Sie sind Vorstand und Bereichsleiter Bewertung bei der ÖRAG, die ja auch ein Maklerteam hat. Welchen Einfluss hat das auf Ihre Arbeit?
Ich weiß, dass jene Bewerter*innen, die selbst keine Inhouse-Makler haben, das als Beweis für Unabhängigkeit herausstreichen. Aber dann fehlt auch der direkte Zugang zu Vergleichswerten aus erster Hand, der Rechercheaufwand ist viel höher. Eine Bewerter*in, die an einen Makler gekoppelt ist, ist viel näher am Markt. Ich selbst habe ja beides erlebt, früher für die Metzer Realitäten Gruppe, jetzt bei der ÖRAG – kein Vergleich. Natürlich muss man darauf achten, dass der Informationskanal eine Einbahnstraße ist, also dass man Information von den Maklern bekommt, aber nicht umgekehrt. So machen wir es und ich gehe davon aus, dass das auch die anderen Top-Bewerter*innen in Österreich so halten.
Sprechen wir über den Markt. Wie beobachten Sie derzeit das Marktgeschehen?
Die Immobilienwelt hat sich völlig gedreht, es ist ein extrem schwieriges Marktumfeld. Niemand hat mit einer Zinsänderungen in diesem Ausmaß und vor allem in dieser Geschwindigkeit gerechnet. Dass die Zinsen steigen werden, war allen klar, aber man hat mit einem moderaten Anstieg über mehrere Jahre gerechnet.

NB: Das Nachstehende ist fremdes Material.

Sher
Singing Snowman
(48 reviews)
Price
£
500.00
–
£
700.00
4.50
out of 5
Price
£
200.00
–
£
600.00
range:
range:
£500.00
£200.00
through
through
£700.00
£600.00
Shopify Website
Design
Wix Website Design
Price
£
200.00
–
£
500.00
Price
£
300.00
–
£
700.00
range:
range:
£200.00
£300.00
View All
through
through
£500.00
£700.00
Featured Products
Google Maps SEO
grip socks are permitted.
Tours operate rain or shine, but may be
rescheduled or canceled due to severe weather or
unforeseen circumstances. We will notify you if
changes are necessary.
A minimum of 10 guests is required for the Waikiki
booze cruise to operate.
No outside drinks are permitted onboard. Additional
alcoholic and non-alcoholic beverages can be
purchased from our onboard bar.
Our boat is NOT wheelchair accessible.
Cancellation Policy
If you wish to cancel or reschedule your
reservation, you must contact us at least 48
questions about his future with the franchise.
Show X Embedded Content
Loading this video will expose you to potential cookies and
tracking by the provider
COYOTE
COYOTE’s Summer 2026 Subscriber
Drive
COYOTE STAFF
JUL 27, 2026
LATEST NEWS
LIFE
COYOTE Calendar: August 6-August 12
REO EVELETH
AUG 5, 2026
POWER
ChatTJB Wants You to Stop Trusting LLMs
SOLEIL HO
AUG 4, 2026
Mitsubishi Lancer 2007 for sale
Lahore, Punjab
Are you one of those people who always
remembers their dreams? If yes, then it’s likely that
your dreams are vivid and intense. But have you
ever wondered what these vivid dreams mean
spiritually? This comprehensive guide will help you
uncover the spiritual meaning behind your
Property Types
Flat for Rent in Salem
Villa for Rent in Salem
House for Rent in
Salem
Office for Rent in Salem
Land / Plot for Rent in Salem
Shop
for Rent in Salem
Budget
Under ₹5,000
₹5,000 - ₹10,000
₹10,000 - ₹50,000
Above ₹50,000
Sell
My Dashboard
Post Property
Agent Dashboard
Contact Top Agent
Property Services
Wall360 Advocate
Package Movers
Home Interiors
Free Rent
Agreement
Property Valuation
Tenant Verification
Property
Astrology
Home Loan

Von Minus / Null auf 3 Prozent in weniger als 12 Monaten – das hat sicher viele auf dem falschen Fuß erwischt. Das drückt nun jetzt auf die Preise. Die Frage ist jetzt, wie lange, das anhalten wird und wie lange es die Marktteilnehmer*innen durchhalten.
Wie geht es Ihrer Einschätzung nach weiter? Wie sehen die Renditen in drei Jahren aus?
Das ist schwer zu sagen. In der Vergangenheit konnte man eigentlich immer von einer Steigerung ausgehen. Jetzt bewegen wir uns tendenziell in einem fallenden Markt, das macht Voraussagen schwierig. Wir bemühen uns, die Zinserwartungen hinein zu interpolieren, jetzt steigen sie, in den nächsten Jahren erwarten wir, dass sie wieder fallen. Man sieht ja auch, dass die Zinssteigerung die Inflation überhaupt nicht gebremst hat: wir hatten im Jänner eine Inflation von elf Prozent bei einem dreiprozentigen Zinsniveau, die Maßnahme verpufft offensichtlich. Wenn nun tatsächlich die Rezession kommt, die im Raum steht, stellt sich die Frage: was macht die Notenbank? Sie kann eigentlich nur die Zinsen senken, um die Wirtschaft wieder zu beflügeln.
Bisher war die Pipeline der Entwickler*innen gut gefüllt, es gab zahlreiche Fertigstellungen. Nun ist die Rede von Baustopps. Wird einfach nicht mehr gebaut werden?
Das wird sich nicht ausgehen. Es gibt zwei Millionen Menschen in Wien, die müssen alle wohnen und das wird im Bestand alleine nicht möglich sein. Ja es werden Baustopps ausgerufen – berühmtestes Beispiel ist die Vonovia in Deutschland, die meinte, sie werde nichts Neues mehr bauen. Das liegt natürlich an den Zinsen, aber auch an den hohen Grundstückspreisen und den schlechten Absatzmärkten. Allerdings beginnen die Baukosten bereits wieder zu sinken, denn fallende Neubauentwicklung drückt aus Sicht der Baufirmen auf den Preis. Es herrscht die Meinung am Markt, dass sich die Baupreise im zweiten Halbjahr 23 wieder normalisieren werden. Dass sie wieder so niedrig werden, wie sie einmal waren, das glaube ich nicht, aber der enorme Hype ist vorbei.
Derzeit ist ESG und EU-Taxonomie in aller Munde – wie stellen Sie sich als Bewerter darauf ein?
Im Moment wird die Frage diskutiert, ob man ESG in die Bewertung eines Objektes einbeziehen sollte – ich glaube mittlerweile wir müssen es berücksichtigen. ESG-konforme Gebäude werden am Markt knappes Gut sein und es wird Investoren geben, die ausschließlich solche Objekte kaufen werden. Es wird spannend sein zu beobachten, ob es dadurch zu einem Compression Yield kommt, weil solche Gebäude dann zu absurden Beträgen gehandelt werden, abgekoppelt von jedem Zinssatz, welchen auch immer wir dann haben werden.